End of innocents
END OF INNOCENCE Art for the freedom of thinking, between two world wars. Mixed media Paintings on canvas
END OF INNOCENCE
Art for the freedom of thinking, between two world wars.
The result of World War one was as devastating as the war itself.
The world saw the collapse of the German empire, the Austrian/Hungarian Empire, the Russian Empire and the Ottoman Empire. It was a time of revolt, turmoil and new challenges. In one way it was a time of creating a new world, out of the ashes of the old. A time of exploration, new thinking, and an art world that exploded like a bomb with new art forms, like atonal music, Jazz music, experimental film making and non figurative expressionism.
It was also a time of women emancipation. From the German Weimar Republic’s expressions like The Bauhaus, the Dada and Surrealist movements ,to the Russian Avant-garde with artists like Malevich and Alexander Rodhchenko. But it was a doomed short time, spanning only a few years. The radio was sending out songs like “Happy Days are here again” but those few happy days would soon turn into the worst nightmare the world have ever seen.
This dead-end alley lead to new totalitarian thinking, to the dream of “Revenge “ for loosing the war and to once and for all build a Reich that would last a thousand years. It actually would only last 12 years.

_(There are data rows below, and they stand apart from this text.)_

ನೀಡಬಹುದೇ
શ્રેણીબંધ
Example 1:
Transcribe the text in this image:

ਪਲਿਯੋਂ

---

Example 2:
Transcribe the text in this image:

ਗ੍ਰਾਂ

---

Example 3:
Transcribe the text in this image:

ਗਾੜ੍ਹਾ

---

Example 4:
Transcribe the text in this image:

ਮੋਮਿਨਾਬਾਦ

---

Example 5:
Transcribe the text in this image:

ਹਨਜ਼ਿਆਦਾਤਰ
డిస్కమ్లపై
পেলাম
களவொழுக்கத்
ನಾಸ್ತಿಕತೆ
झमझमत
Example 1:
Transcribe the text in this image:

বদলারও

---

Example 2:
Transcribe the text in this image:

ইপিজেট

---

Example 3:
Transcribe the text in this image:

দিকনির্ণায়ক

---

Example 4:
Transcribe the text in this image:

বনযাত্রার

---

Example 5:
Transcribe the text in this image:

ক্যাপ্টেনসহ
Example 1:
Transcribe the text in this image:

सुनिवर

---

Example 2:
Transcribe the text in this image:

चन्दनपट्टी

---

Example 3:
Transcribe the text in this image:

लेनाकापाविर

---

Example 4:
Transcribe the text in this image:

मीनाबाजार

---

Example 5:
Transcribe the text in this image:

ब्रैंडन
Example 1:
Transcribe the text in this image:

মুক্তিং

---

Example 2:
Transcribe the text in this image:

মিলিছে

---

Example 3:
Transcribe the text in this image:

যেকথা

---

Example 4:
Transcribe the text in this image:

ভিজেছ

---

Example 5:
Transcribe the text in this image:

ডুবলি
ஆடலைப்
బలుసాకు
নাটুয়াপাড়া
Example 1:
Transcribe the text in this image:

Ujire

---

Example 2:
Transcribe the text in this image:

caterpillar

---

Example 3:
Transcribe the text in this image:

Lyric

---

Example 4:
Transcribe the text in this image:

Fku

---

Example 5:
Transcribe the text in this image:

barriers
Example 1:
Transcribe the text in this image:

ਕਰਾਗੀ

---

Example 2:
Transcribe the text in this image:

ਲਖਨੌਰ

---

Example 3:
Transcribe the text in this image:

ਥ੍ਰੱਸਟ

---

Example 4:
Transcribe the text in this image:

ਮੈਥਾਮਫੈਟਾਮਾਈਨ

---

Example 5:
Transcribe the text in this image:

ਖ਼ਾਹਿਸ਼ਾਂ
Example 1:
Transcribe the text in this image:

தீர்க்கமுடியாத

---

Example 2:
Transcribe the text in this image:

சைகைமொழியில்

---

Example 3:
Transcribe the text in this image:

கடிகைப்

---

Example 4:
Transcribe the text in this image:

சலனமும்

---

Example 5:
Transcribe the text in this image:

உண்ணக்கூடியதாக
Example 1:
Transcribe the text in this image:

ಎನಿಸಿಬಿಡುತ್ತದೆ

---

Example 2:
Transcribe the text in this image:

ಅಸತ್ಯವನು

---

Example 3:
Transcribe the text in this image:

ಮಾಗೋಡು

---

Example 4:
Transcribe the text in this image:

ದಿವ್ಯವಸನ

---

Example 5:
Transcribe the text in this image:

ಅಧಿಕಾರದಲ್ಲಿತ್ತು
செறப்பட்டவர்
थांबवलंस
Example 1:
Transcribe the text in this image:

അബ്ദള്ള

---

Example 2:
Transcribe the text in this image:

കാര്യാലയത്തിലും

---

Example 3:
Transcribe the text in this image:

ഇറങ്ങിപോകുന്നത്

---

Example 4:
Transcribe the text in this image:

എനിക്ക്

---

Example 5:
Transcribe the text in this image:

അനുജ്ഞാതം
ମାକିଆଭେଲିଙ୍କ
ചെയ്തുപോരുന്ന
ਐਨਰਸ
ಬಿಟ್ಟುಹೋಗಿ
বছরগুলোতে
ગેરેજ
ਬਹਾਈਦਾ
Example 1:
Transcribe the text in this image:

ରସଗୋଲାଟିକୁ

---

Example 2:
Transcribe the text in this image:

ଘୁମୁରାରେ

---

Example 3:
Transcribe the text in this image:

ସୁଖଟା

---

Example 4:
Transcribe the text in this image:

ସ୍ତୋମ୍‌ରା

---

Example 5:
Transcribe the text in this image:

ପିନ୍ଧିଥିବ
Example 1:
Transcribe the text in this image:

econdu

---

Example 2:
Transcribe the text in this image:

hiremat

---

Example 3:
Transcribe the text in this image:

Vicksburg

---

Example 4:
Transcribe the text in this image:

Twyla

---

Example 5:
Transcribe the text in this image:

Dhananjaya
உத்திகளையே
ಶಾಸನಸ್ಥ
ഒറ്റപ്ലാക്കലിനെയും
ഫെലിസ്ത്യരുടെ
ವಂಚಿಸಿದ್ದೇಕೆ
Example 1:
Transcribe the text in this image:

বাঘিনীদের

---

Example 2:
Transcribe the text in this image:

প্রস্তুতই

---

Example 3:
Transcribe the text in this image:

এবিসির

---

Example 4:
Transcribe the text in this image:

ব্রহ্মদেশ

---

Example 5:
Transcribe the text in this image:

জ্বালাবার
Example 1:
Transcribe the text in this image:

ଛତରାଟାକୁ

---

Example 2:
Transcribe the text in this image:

This coincided with communist Russia’s mass cleansing programs under Stalin. The world saw the rice of a Soviet terror regime as well as the dark forces of the NSDAP movement. These two in many ways similar extreme powers would lead to the abyss of man kind, the Second World War as well as the visualization of Hell on Earth in the form of the Holocaust. Over 70 million people would be killed during these years.
These art works by Thomas Dellert in mixed media on canvas are exploring this transition between freedom of thinking and the absolute darkness of what soon would come.

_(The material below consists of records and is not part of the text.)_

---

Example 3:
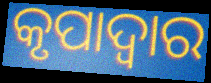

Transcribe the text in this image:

କୃପାଦ୍ଵାର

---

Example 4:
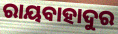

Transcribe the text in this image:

ରାୟବାହାଦୁର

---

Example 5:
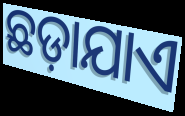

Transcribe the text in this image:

ଛଡ଼ାଯାଏ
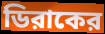
ডিরাকের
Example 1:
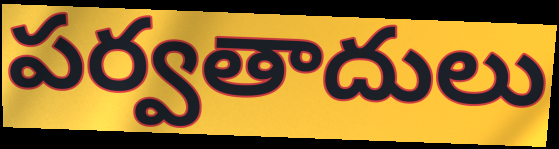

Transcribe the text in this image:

పర్వతాదులు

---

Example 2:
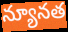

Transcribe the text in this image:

న్యూనత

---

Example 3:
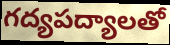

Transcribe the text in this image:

గద్యపద్యాలతో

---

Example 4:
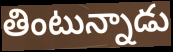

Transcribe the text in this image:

తింటున్నాడు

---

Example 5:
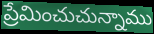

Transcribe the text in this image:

ప్రేమించుచున్నాము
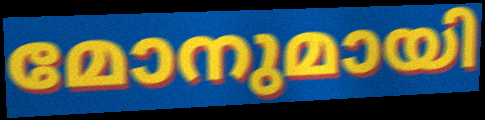
മോനുമായി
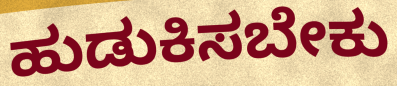
ಹುಡುಕಿಸಬೇಕು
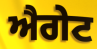
ਐਗੇਟ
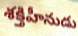
శక్తిహీనుడు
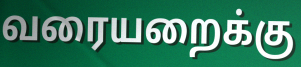
வரையறைக்கு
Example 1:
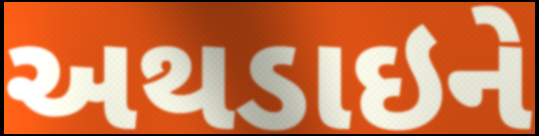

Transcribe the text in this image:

અથડાઇને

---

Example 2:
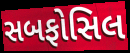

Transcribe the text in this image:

સબફોસિલ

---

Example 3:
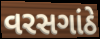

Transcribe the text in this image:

વરસગાંઠે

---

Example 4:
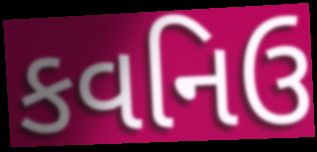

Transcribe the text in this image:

કવનિઉ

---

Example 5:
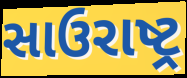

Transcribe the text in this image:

સાઉરાષ્ટ્ર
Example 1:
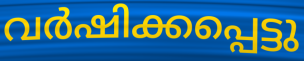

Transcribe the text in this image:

വർഷിക്കപ്പെട്ടു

The world was not ready for peace, only for revenge and new conflict. What seemed to be simply a song and dance soon became a dance of death and a symphony of fire.

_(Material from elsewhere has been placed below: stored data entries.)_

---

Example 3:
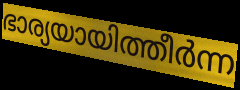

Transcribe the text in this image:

ഭാര്യയായിത്തീർന്ന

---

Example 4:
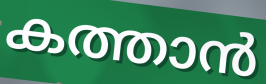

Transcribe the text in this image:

കത്താൻ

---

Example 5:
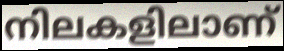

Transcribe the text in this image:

നിലകളിലാണ്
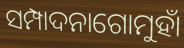
ସମ୍ପାଦନାଗୋମୁହାଁ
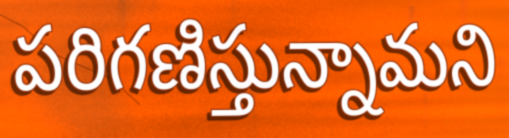
పరిగణిస్తున్నామని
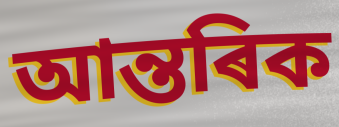
আন্তৰিক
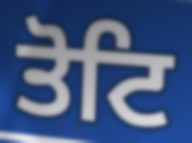
ਤੋਟਿ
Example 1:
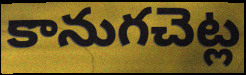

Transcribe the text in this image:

కానుగచెట్ల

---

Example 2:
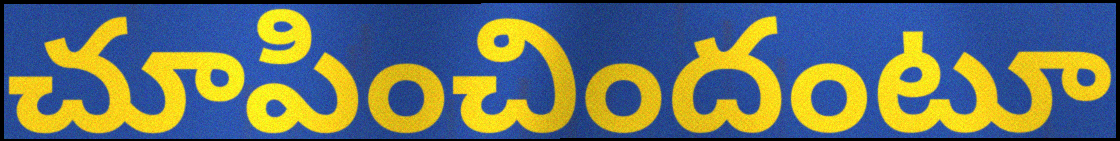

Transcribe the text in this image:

చూపించిందంటూ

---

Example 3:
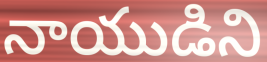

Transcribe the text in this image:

నాయుడిని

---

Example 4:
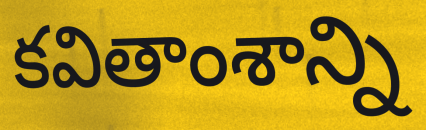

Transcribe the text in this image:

కవితాంశాన్ని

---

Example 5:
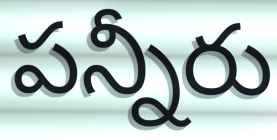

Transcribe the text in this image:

పన్నీరు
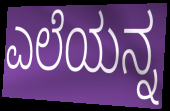
ಎಲೆಯನ್ನ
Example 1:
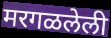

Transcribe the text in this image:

मरगळलेली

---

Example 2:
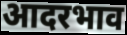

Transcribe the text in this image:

आदरभाव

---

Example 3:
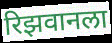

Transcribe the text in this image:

रिझवानला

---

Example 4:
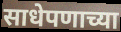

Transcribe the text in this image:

साधेपणाच्या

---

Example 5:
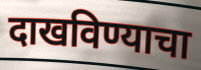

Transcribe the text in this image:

दाखविण्याचा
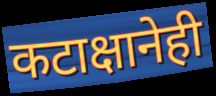
कटाक्षानेही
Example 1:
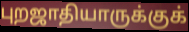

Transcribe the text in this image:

புறஜாதியாருக்குக்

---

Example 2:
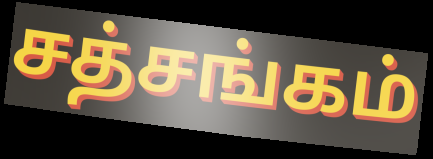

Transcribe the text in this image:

சத்சங்கம்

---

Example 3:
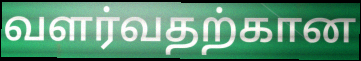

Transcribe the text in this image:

வளர்வதற்கான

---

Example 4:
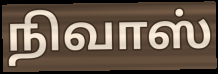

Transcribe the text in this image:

நிவாஸ்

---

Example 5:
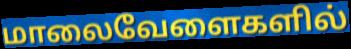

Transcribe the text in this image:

மாலைவேளைகளில்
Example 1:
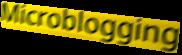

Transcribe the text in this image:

Microblogging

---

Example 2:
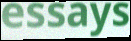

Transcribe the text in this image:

essays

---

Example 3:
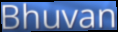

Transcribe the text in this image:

Bhuvan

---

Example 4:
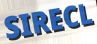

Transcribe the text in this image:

SIRECL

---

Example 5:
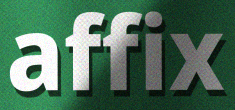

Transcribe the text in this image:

affix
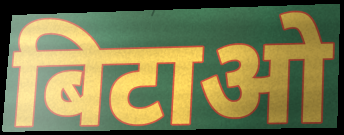
बिटाओ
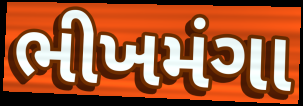
ભીખમંગા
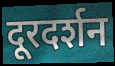
दूरदर्शन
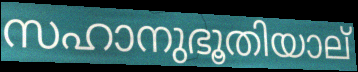
സഹാനുഭൂതിയാല്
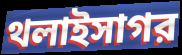
থলাইসাগর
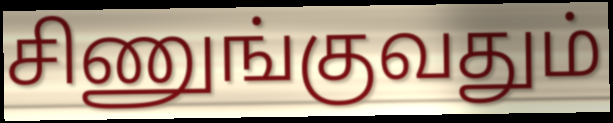
சிணுங்குவதும்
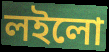
লইলো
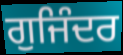
ਗੁਜਿੰਦਰ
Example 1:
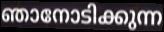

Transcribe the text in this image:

ഞാനോടിക്കുന്ന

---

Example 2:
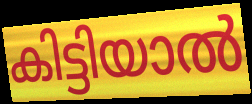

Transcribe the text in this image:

കിട്ടിയാൽ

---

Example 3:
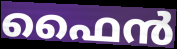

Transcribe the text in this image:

ഫൈൻ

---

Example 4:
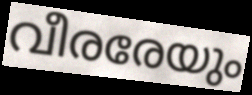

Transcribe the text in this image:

വീരരേയും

The photos used in these new art works are in some cases based on photos taken during the artist Thomas Dellert-Dellacroix’s collaboration with his former partner Agnieszka Dellert–Dellfina between 2001 and 2008. The Berlin artist John Heartfield who had the courage to artistically attack the Nazis in the 1920’s and 30’s, has been one of the artist Thomas Dellert’s strongest inspirations.
All artworks are originals and made in only one example as mixed media on canvas, and in some cases as light boxes.